The linespeople at the Australian Open have been replaced by a robot, Hawk-Eye Live, this year due to the COVID-19 pandemic.
Whenever a ball drifts long or wide, the real-time, 12-camera set-up inside each court will trigger a “fault” or “out” call which will be played over the sound system.
But in an interesting turn of events, eight everyday heroes, including paramedics, police officers and surf lifesavers, will provide the soundtrack for the robot.
Among the eight is Steven Gelagotis, a Greek Australian paramedic for Ambulance Victoria who contracted COVID-19 at the beginning of the pandemic last year and is now dedicated to spreading the message that youth can contract the deadly virus as well.
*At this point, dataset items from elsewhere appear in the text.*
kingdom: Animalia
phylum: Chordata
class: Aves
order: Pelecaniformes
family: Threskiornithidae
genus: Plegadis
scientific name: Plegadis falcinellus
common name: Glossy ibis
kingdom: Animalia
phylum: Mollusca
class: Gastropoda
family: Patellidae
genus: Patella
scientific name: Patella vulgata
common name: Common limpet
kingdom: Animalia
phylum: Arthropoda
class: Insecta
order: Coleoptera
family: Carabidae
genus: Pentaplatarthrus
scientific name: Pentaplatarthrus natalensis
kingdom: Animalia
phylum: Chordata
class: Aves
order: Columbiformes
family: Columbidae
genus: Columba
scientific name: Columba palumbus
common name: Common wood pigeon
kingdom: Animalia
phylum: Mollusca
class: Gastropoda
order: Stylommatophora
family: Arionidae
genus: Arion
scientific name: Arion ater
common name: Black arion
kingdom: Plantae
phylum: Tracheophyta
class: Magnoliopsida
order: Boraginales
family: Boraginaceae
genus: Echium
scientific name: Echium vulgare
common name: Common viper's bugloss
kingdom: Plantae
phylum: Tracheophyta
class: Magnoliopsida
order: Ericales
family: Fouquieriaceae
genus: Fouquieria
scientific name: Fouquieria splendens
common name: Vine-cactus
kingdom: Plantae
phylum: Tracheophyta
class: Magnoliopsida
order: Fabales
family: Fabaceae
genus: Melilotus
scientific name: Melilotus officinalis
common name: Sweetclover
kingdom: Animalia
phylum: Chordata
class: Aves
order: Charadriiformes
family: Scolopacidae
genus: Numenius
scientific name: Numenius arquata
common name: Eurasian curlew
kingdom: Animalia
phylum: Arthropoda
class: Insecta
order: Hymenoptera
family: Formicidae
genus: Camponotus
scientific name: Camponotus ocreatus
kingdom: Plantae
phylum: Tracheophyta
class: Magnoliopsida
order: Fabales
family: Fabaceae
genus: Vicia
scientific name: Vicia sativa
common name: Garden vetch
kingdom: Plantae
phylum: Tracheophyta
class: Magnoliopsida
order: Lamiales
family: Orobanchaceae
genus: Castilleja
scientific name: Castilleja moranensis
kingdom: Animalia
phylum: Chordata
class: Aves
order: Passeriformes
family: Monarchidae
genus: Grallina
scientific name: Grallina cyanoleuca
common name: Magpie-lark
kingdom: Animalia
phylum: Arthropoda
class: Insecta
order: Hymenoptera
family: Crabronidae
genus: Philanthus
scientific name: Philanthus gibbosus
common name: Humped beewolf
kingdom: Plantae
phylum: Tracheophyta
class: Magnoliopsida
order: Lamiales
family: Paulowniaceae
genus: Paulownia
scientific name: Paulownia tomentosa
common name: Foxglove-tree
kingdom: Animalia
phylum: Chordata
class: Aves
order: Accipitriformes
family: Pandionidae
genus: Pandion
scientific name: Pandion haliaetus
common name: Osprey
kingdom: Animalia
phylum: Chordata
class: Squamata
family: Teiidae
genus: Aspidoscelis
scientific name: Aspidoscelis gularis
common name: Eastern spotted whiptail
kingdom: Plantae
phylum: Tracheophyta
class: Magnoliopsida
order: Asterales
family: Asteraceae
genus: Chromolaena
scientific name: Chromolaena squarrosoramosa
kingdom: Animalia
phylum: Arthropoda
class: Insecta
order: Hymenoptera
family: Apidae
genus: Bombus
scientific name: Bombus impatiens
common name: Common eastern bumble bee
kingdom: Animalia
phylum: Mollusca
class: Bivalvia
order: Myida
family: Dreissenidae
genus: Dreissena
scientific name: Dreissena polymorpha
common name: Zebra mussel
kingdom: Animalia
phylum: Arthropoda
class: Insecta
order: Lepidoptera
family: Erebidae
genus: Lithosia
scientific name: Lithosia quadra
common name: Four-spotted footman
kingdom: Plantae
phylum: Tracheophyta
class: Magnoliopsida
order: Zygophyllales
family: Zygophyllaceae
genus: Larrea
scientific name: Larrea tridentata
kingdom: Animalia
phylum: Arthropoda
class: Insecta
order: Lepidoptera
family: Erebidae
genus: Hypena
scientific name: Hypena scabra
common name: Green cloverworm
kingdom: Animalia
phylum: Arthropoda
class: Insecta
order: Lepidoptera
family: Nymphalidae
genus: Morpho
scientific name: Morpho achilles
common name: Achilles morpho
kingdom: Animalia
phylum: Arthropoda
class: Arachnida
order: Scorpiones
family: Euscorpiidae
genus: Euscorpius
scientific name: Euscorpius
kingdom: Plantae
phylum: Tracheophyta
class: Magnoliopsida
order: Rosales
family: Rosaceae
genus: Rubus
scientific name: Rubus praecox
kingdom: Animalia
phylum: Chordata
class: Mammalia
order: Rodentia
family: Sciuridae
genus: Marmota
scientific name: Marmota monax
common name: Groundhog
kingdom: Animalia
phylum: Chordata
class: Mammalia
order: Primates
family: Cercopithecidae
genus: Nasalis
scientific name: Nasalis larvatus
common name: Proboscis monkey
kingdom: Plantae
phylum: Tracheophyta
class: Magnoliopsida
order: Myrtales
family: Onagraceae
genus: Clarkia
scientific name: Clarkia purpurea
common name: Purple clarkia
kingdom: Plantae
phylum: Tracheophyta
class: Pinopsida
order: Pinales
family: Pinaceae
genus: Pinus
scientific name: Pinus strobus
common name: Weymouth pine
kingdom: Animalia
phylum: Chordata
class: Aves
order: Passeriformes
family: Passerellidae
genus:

Mr Gelagotis told The Sydney Morning Herald that being selected to voice part of the Australian Open is an honour, as he would always sit in front of the television when he was younger and call ‘out’ and ‘fault’ as he watched the tennis tournament.
“It definitely wasn’t something I expected, but I see it as an honour to be able to represent Ambulance Victoria and have my voice featured in the line calling,” Mr Gelagotis told the Australian media outlet.
“The Australian Open is an iconic sporting event and I remember as a little kid, in front of Mum and Dad, I would sit in front of the TV and yell out the line calls in different accents to pretend I was a linesman. It is an extreme privilege to be part of the Australian Open this year.”
Mr Gelagotis joins NSW SAS volunteer Simon Merrick, Queensland lifesaver Kyal Thornton, and others in the prestigious role.